The call of Tū Mai Taonga - coming home for conservation
- Hannah Gale (Tu Mai Taonga)
- Jun 4
- 2 min read
Tū Mai Taonga’s ambitious indigenous led conservation project on Aotea, Great Barrier Island , is unique in that it is restoring its people and its place. It’s creating jobs that haven’t been available on the remote island previously - opening opportunities for its whānau to return home.

The call of Tū Mai Taonga has brought Niki Wii home.
As Ngāti Rehua-Ngātiwai ki Aotea, Niki has always wanted to return permanently to his spiritual home on Aotea Great Barrier Island and a job at Tū Mai Taonga has been his ticket to make that happen.
Niki is one of around 30 contractors engaged by the project. Part of Tū Mai Taonga’s vision is to restore people as well as place, providing jobs, restoring culture, and building economic sustainability.

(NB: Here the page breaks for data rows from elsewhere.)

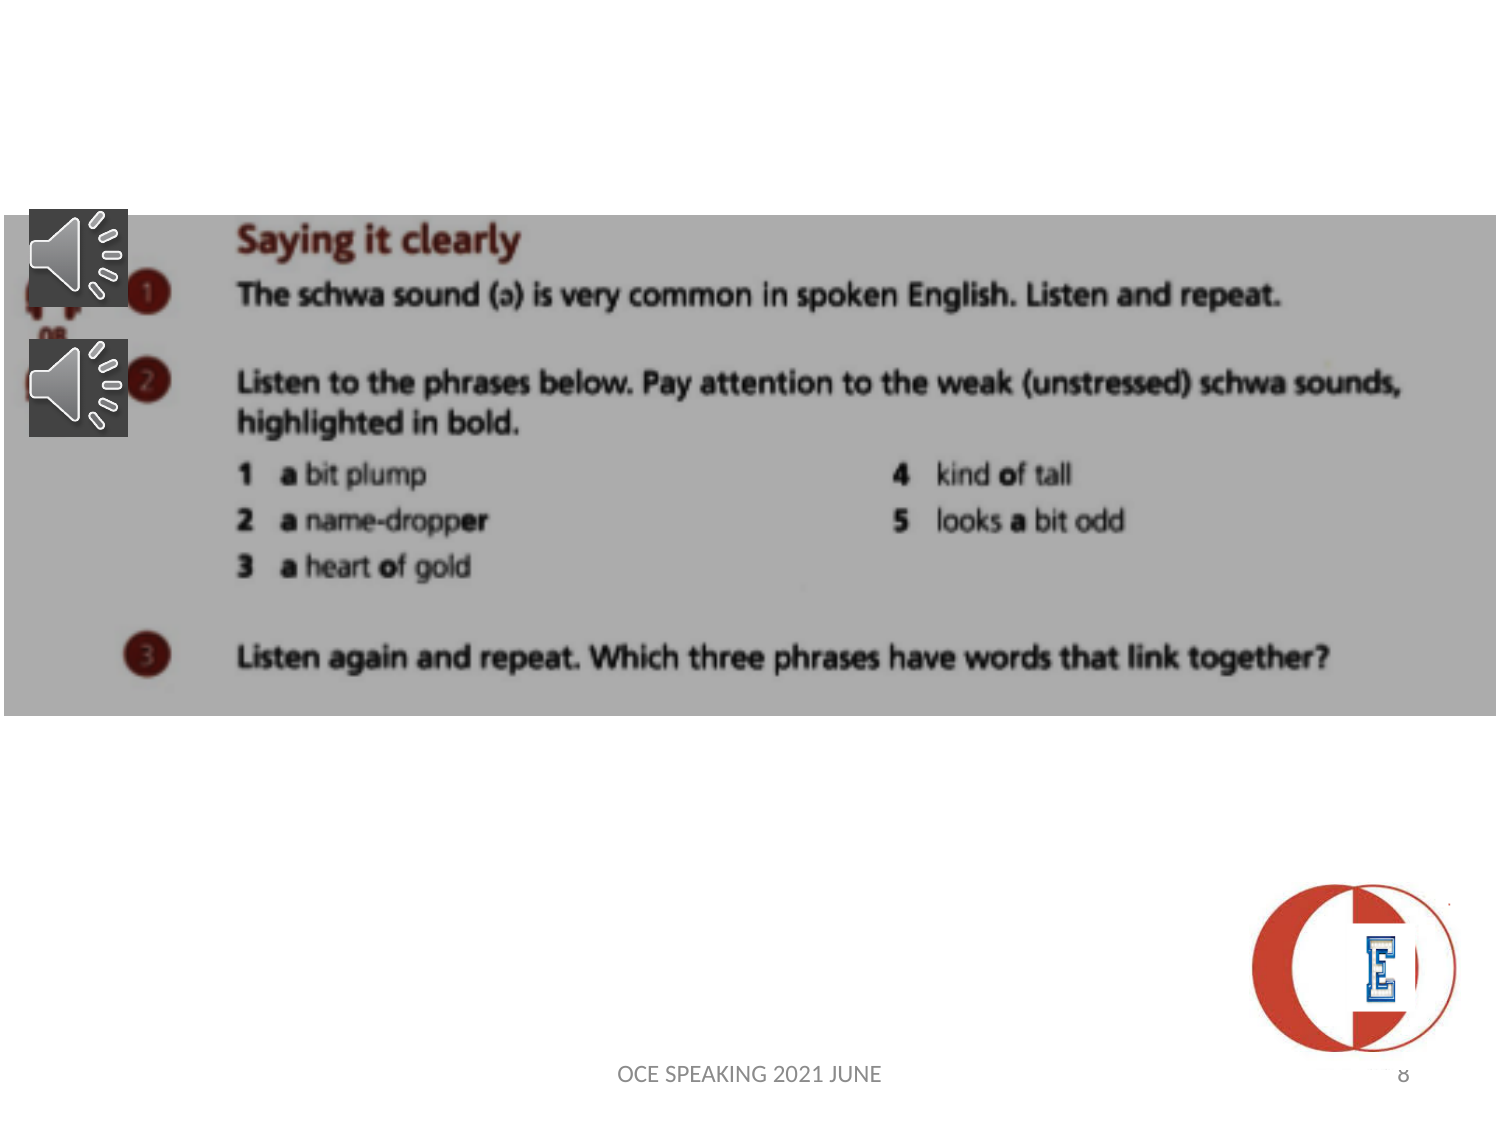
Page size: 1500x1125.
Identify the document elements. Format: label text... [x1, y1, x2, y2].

picture [3, 207, 1496, 717]
footer OCE SPEAKING 2021 JUNE [512, 1042, 988, 1103]
picture [1245, 881, 1465, 1070]
slide_number 8 [1074, 1042, 1425, 1103]
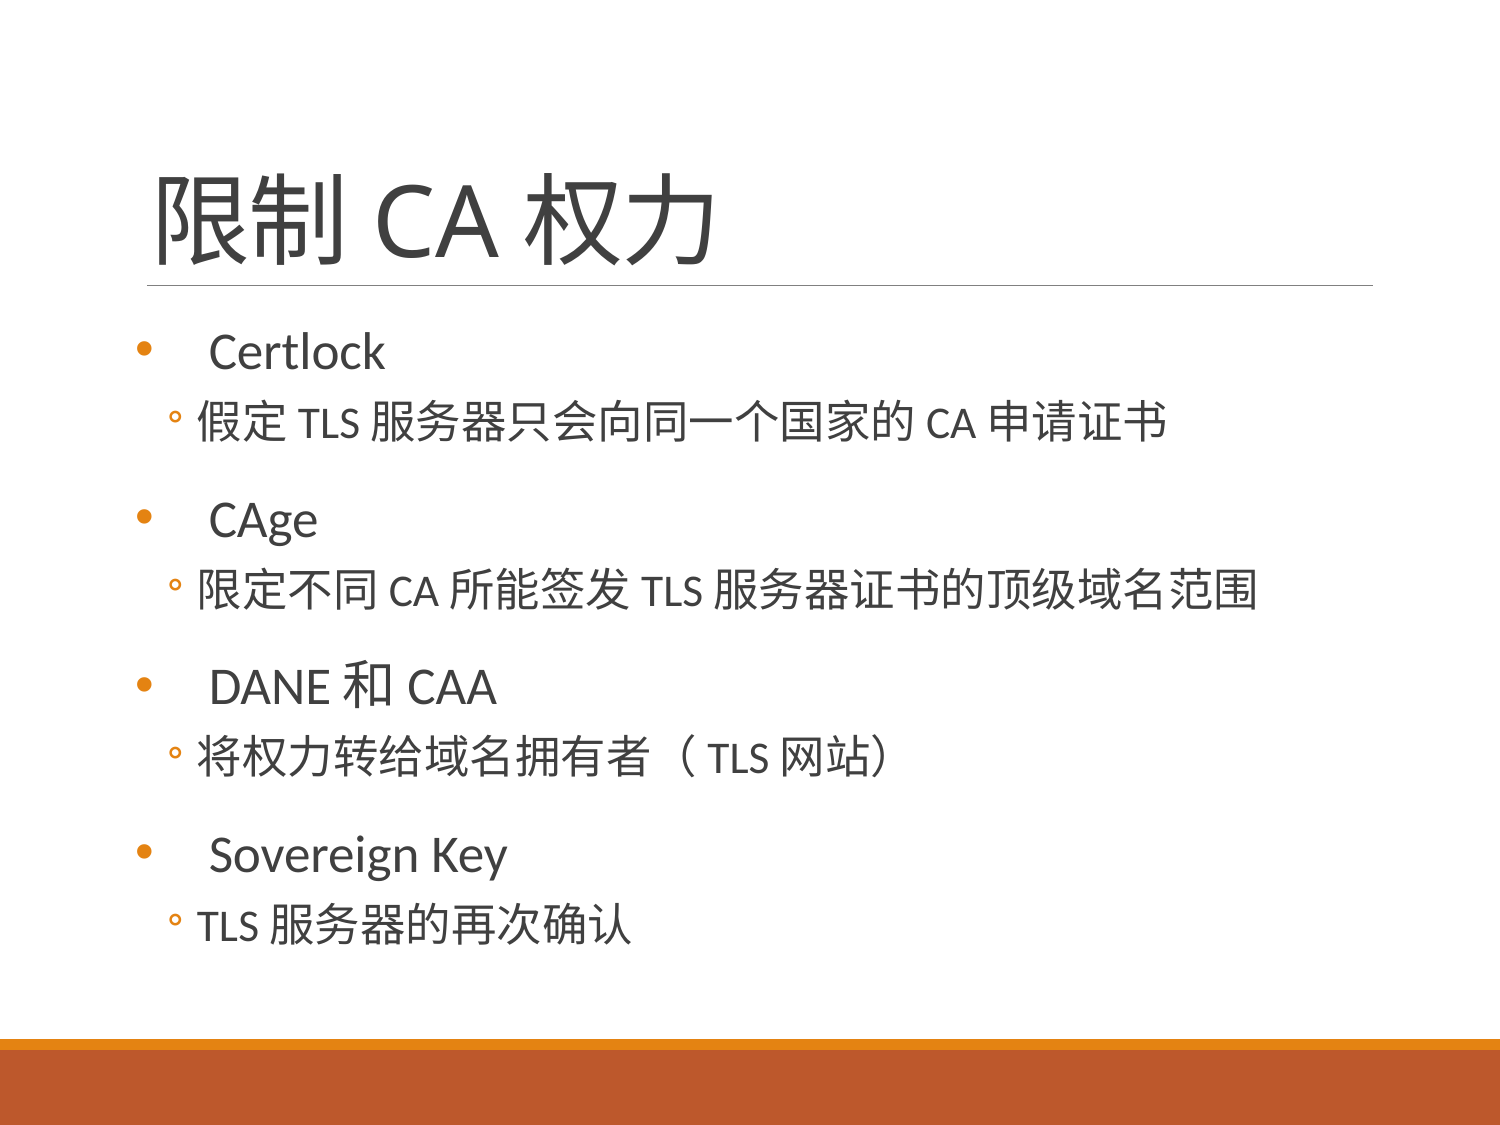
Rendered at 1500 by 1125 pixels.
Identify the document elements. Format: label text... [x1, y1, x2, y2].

list Certlock 假定TLS服务器只会向同一个国家的CA申请证书 CAge 限定不同CA所能签发TLS服务器证书的顶级域名范围 DANE和CAA 将权力转给域名拥有者（TLS网站） Sovereign Key TLS服务器的再次确认 [135, 302, 1373, 963]
title 限制CA权力 [135, 47, 1373, 285]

“I have always felt a strong connection with the land and sea,” says Niki.
“And coming back home to an environment I’m very familiar with, to participate in restoring our bird life, flora and fauna, and ocean is just humbling.”
“At the moment I have joined the track cutting crew in Te Paparahi for the feral cat and rat trapping lines and plan to continue to upskill so I can cover a variety of fieldwork within the project.”
Like many who have grown up on Aotea, Niki previously found employment on the island limited.
“If you wanted to work you just had to take what was around. Commercial fishing, mussel farming, conservation work, track work, pest control, beekeeping, for example.”
“Around four years ago I left for Tauranga to up skill and gain qualifications in something I loved doing — either around the bush or the ocean.
“l decided to look into marine studies at University. The minimum requirement for this was to have a Divemaster qualification.

“l decided to look into marine to do a diploma in being a scuba and freediver instructor, and later advanced to training scuba instructors. Gaining all this experience, I am wanting to use it to upskill our own people here on Aotea, to have the expertise to open doors for job/business opportunities around marine conservation.”
For Māori, it’s important to take care of the environment from land to sea. As a dive instructor, Niki has trained some of the Tū Mai Taonga trappers to dive; an important skillset in ocean conservation, while he expands his own experience trapping in the bush he has hunted in since he was young.
“I remember a time when there was a lot of sounds of bird life. When I was young, pig hunting with my Uncles, we would have a rest waiting for the dogs to start bailing the pigs, and we would just sit there and listen to the birds,” he says.
“The bush is quieter now. But with the mahi of the Tū Mai Taonga team, I’m hoping to hear the birdsong in my lifetime again.”